WHAT THIS TASK INVOLVES: In your copy of the data, omit the pictures and keep all else exactly as given.

[Document images with source code]
.....
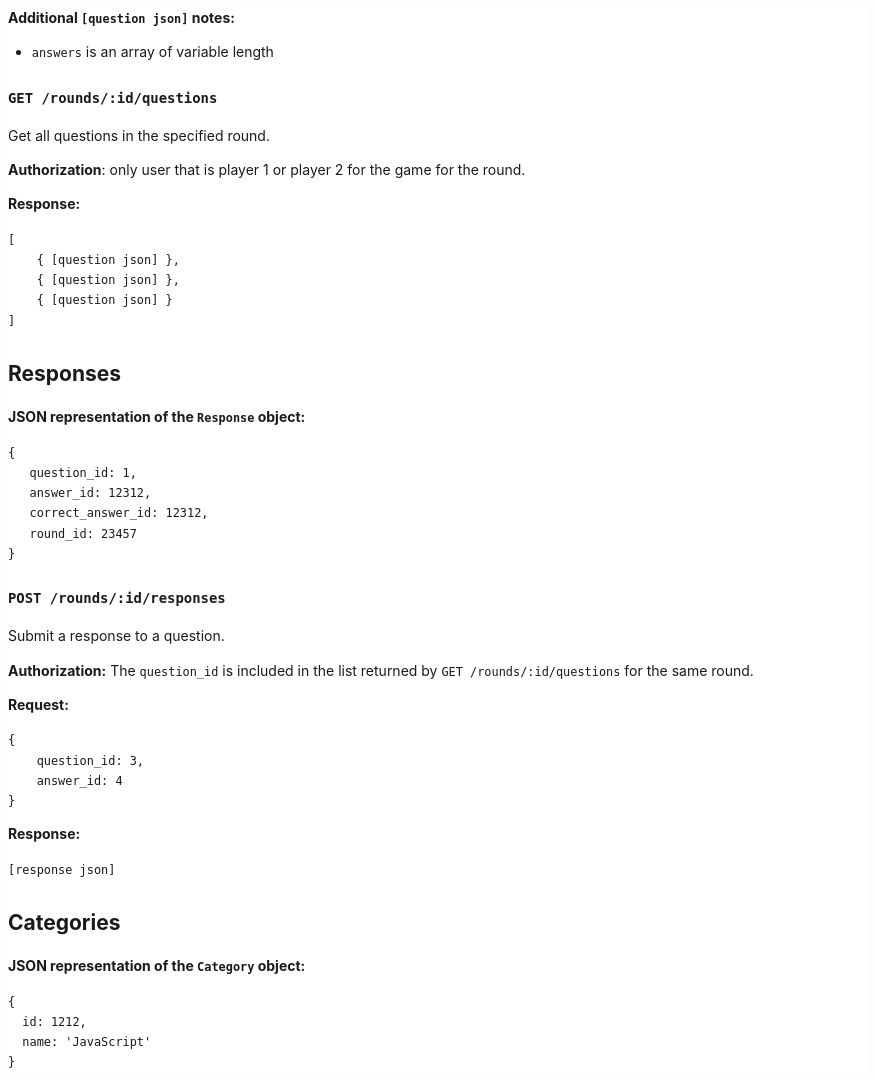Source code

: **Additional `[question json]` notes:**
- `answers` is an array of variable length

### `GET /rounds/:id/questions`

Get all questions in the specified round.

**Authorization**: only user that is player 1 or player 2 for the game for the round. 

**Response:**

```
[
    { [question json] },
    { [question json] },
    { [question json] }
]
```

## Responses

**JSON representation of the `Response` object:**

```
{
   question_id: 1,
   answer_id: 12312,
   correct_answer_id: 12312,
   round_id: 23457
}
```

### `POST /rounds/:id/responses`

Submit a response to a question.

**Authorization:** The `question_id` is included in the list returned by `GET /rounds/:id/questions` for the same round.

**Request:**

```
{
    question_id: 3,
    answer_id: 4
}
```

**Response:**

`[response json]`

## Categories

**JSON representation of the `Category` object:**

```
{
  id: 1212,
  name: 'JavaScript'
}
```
.....
ANSWER BELOW:
Source code

: **Additional `[question json]` notes:**
- `answers` is an array of variable length

### `GET /rounds/:id/questions`

Get all questions in the specified round.

**Authorization**: only user that is player 1 or player 2 for the game for the round. 

**Response:**

```
[
    { [question json] },
    { [question json] },
    { [question json] }
]
```

## Responses

**JSON representation of the `Response` object:**

```
{
   question_id: 1,
   answer_id: 12312,
   correct_answer_id: 12312,
   round_id: 23457
}
```

### `POST /rounds/:id/responses`

Submit a response to a question.

**Authorization:** The `question_id` is included in the list returned by `GET /rounds/:id/questions` for the same round.

**Request:**

```
{
    question_id: 3,
    answer_id: 4
}
```

**Response:**

`[response json]`

## Categories

**JSON representation of the `Category` object:**

```
{
  id: 1212,
  name: 'JavaScript'
}
```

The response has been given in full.